Examples of this type of discrimination in the workplace setting include denying a father leave time after the birth of his child even though a female employee would be approved for the leave, or denying an employee the promotion she deserves because she had a second child, or terminating an employee because he took time off to be with his dying parent. Caregiver discrimination is not specifically prohibited by a specific federal or state law, so employees’ claims are being brought as gender discrimination lawsuits, or lawsuits alleging the employer failed to accommodate a legally required leave of absence. For an overview on Caregiver Discrimination, click here.  The U.S. Equal Employment Opportunity Commission issued guidelines to address this type of discrimination and provide practical tips for employers to prevent it. Those guidelines and best practices are available online. 

It’s interesting that such important information isn’t getting to the Human Resources professionals on the front line, even though employment attorneys in public and private sector jobs know this type of discrimination is a real threat to companies, and is a “hot” employment topic for 2010. The American Bar Association Journal’s May 2010 issue includes a warning about caregiver discrimination claims titled “A New Minefield”, and quotes one employment attorney who stated that this is a “percolating area of the law.”

The Center for WorkLife Law recently issued a new report on the rising tide of lawsuits stemming from caregiver discrimination claims: Family Responsibilities Discrimination: Litigation Update 2010.
The report makes it clear that the modern workplace doesn’t fit with the historical notion that a dedicated employee is one who is available around the clock, and never has family obligations. In fact, more employees than ever before are faced with childcare and elder care issues, no matter their gender. In most American households today, 70% of the adults in the home work outside the home. The report also shows that while employment discrimination claims have been decreasing over the last several years, caregiver discrimination suits have been on a rapid rise across the country, and can lead to multi-million dollar judgments against employers.

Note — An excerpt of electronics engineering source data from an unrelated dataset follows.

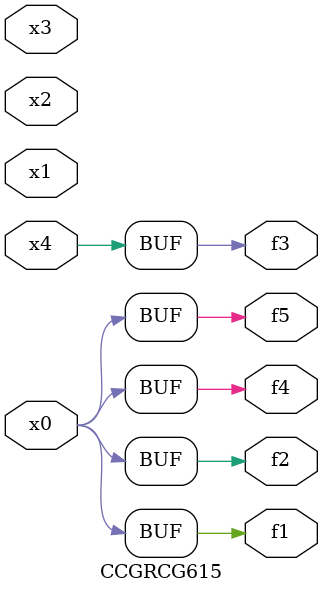
<source format=v>
module CCGRCG615(
	input x0, x1, x2, x3, x4,
	output f1, f2, f3, f4, f5
);
	assign f1 = x0;
	assign f2 = x0;
	assign f3 = x4;
	assign f4 = x0;
	assign f5 = x0;
endmodule

</source>
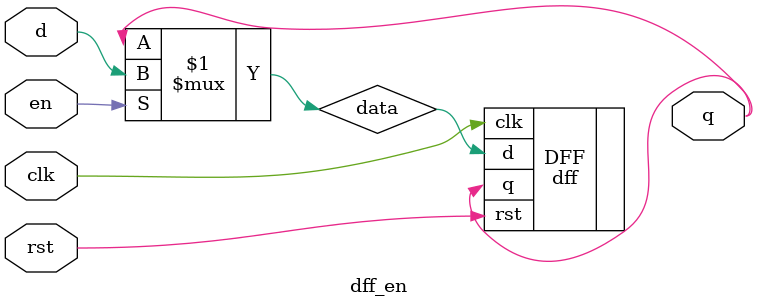
<source format=v>
module dff_en (en, q, d, clk, rst);
	input en, d, clk, rst;
	output q;
	wire data;

	assign data = en ? d : q;

	dff DFF(.d(data), .q(q), .clk(clk), .rst(rst));

endmodule
</source>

There are three typical triggers that cause an employer to run afoul of the law, according to The Center for WorkLife Law’s report. In the first scenario, an employee may have a flexible work arrangement with the existing supervisor, but when the new supervisor is brought in and tasked with reducing overhead and increasing performance, employees with caregiver responsibilities are targeted for discipline or termination first. The second recurring scenario occurs when a woman has a second child. She may not have faced discrimination when she had her first, but once the supervisor knows a second child is on the way, women report (and make claims alleging that) they were urged to stay home, sometimes via termination. Finally, employees report they were unlawfully denied leave to care for an elderly parent. More and more employees are faced with elder care issues as their parents live longer, and they may be entitled to leave to care for an ill or dying parent. Denial of the leave, in some cases, will be unlawful.

Employers should ensure their supervisors know that employees should not be treated differently based on assumptions about their caregiving
responsibilities. If arbitrary decisions are made, and the employer can’t show the decision was driven by business needs, rather than a discriminatory motive, the risk of liability dramatically increases. Employers should review the EEOC’s list of best practices, or consult legal counsel to ensure all supervisors know how to manage the workforce without discriminating and opening the door to costly legal claims.